EXERCISE TEXT.
━━━━━━

Duceppe comes across to even the rest of us as sane, sensible, and looks leader like. If he goes, I think the Bloc will fade. I had hoped he'd run provincially.

For me, we'd be better off if the Bloc fell to a minor rump group like the old Creditistes were with a few seats now and again the 60s and the Tories and Liberals divided up Quebec in future elections. Three significant parties with the NDP still strong is the best for this country. In the old days...the 60s etc, Tories had trouble in Quebec getting any seats as votes went to anyone but them. Now they have some national credibility, they should be okay there if not for the Bloc which to me is more about Duceppe's capability than any desire by Quebecers to go their own way.

Also have the Green candidates go to the other parties... change from within. Hard but better than too many parties.
Unfortunately, that may be true in the short term but dissatisfaction in that province seems to work on the Merry Go Round principle where it goes away and comes back every few years. Unfortunately, they have been well conditioned to respond accordingly whenever the Federal Government does something that Quebecers don't like. And as a result, it usually ends up with some kind of Federal gimme in some vain hope of pacifying the mob. It is no different than giving into a spoiled child. This Arts and Culture cut is a prime example. A 45 million dollar cut is relatively minor one in todays kinds of dollar figures. However as soon as Quebecers wailed about it, Harper backtracked quicker than you can say "Vivre le Quebec Libre" Just once, I would like to see it turned around where political parties say "If you elect us, maybe we won't cut this". It is still buying votes but at least you don't pay until you have a result. I have seen two referendums on separation in my lifetime and fully expect a 3rd sometime within the next 15 years. As painful as the thought is, I think maybe it might be a better thing for them to go their own way. Let them deal with the rest of the world without the benefits that come from the rest of the country and the hundreds of millions of dollars in handouts they get annually from the Federal Government.
There is book out saying it'd be best for them to go. It is not a hate book from what I saw of it. Just a guy who thinks it would work if there were cooperation with the parties.

The cuts to arts sounds major to me. Ronald Regean's philosophy on dumping grants to not for profit social agencies in the 1980s spilled over to Canada and in both nations, set these groups back decades. While the theory was good, the reality of corporate and individual giving to social agencies working on community social issues like drugs, rehabilitation, mental health, child care, services to the elderly, homeless and hungry, consumers have never fully recovered from those days and that thinking. I have always done my share of volunteer service to the United Way fund raising efforts including two years as a member of the Lower Mainland UW Cabinet in 1983 and 1984. A kind of waterboys group to the United Way. I also sat on their Supplementary Fund Raising Committee as many agencies were getting into "smile and dial" activities that turned off giving to all groups.

━━━━━━

INFORMATION.

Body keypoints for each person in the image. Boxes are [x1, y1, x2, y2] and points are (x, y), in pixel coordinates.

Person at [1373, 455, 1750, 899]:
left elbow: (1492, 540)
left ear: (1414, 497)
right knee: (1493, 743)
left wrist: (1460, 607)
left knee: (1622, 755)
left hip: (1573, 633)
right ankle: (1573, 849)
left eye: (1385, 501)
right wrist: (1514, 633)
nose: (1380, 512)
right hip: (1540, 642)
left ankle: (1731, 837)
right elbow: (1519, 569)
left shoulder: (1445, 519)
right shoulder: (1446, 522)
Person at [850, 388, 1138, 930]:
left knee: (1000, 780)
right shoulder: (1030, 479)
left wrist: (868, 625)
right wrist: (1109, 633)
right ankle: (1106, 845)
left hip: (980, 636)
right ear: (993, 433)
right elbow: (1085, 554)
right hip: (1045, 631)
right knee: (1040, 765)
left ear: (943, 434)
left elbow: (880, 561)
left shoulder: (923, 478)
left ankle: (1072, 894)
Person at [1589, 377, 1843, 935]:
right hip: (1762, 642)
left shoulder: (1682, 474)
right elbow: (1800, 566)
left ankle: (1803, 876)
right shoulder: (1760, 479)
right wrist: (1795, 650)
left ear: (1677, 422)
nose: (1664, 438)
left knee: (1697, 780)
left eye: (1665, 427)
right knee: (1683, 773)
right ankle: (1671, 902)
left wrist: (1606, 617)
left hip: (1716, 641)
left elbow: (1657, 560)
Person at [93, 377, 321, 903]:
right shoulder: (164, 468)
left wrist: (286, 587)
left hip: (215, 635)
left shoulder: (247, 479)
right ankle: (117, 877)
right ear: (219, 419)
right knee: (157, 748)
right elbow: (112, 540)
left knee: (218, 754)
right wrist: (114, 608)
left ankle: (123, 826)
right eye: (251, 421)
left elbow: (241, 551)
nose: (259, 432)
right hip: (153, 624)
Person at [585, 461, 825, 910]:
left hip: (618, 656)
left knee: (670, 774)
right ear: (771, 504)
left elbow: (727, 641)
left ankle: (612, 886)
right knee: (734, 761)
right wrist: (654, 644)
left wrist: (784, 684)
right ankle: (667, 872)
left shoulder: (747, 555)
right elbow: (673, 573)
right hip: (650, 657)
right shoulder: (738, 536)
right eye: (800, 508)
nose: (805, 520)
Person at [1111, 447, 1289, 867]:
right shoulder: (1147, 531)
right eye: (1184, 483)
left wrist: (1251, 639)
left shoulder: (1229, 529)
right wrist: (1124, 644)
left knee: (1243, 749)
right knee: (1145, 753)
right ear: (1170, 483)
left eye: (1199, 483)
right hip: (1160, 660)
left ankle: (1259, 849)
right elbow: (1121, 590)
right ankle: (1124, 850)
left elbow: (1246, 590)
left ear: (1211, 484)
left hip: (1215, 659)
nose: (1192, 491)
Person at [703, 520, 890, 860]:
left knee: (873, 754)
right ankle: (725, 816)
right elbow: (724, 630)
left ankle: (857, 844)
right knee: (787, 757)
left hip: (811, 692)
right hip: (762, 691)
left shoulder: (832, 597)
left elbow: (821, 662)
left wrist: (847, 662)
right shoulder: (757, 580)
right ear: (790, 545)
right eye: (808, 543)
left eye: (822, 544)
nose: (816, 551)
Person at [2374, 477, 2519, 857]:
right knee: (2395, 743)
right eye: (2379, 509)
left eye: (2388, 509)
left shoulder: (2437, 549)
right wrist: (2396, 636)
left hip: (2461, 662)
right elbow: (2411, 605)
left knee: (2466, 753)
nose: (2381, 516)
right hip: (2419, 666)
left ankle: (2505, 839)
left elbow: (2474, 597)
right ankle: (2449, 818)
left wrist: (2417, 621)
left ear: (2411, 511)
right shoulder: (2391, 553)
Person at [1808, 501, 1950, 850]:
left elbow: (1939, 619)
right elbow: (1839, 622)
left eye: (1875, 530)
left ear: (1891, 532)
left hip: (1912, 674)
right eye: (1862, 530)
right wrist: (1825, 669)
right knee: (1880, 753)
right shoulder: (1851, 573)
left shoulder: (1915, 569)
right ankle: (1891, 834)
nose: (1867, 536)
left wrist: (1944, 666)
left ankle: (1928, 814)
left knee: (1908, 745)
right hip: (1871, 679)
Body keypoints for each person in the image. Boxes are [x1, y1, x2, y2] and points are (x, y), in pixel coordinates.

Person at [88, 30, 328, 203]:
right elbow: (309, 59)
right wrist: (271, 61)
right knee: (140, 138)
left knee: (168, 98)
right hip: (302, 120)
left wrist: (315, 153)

━━━━━━

Transcribe the passage on the Bloc and Quebec politics word for word, beginning at "Duceppe comes across" and stopping after "too many parties.".

Duceppe comes across to even the rest of us as sane, sensible, and looks leader like. If he goes, I think the Bloc will fade. I had hoped he'd run provincially.

For me, we'd be better off if the Bloc fell to a minor rump group like the old Creditistes were with a few seats now and again the 60s and the Tories and Liberals divided up Quebec in future elections. Three significant parties with the NDP still strong is the best for this country. In the old days...the 60s etc, Tories had trouble in Quebec getting any seats as votes went to anyone but them. Now they have some national credibility, they should be okay there if not for the Bloc which to me is more about Duceppe's capability than any desire by Quebecers to go their own way.

Also have the Green candidates go to the other parties... change from within. Hard but better than too many parties.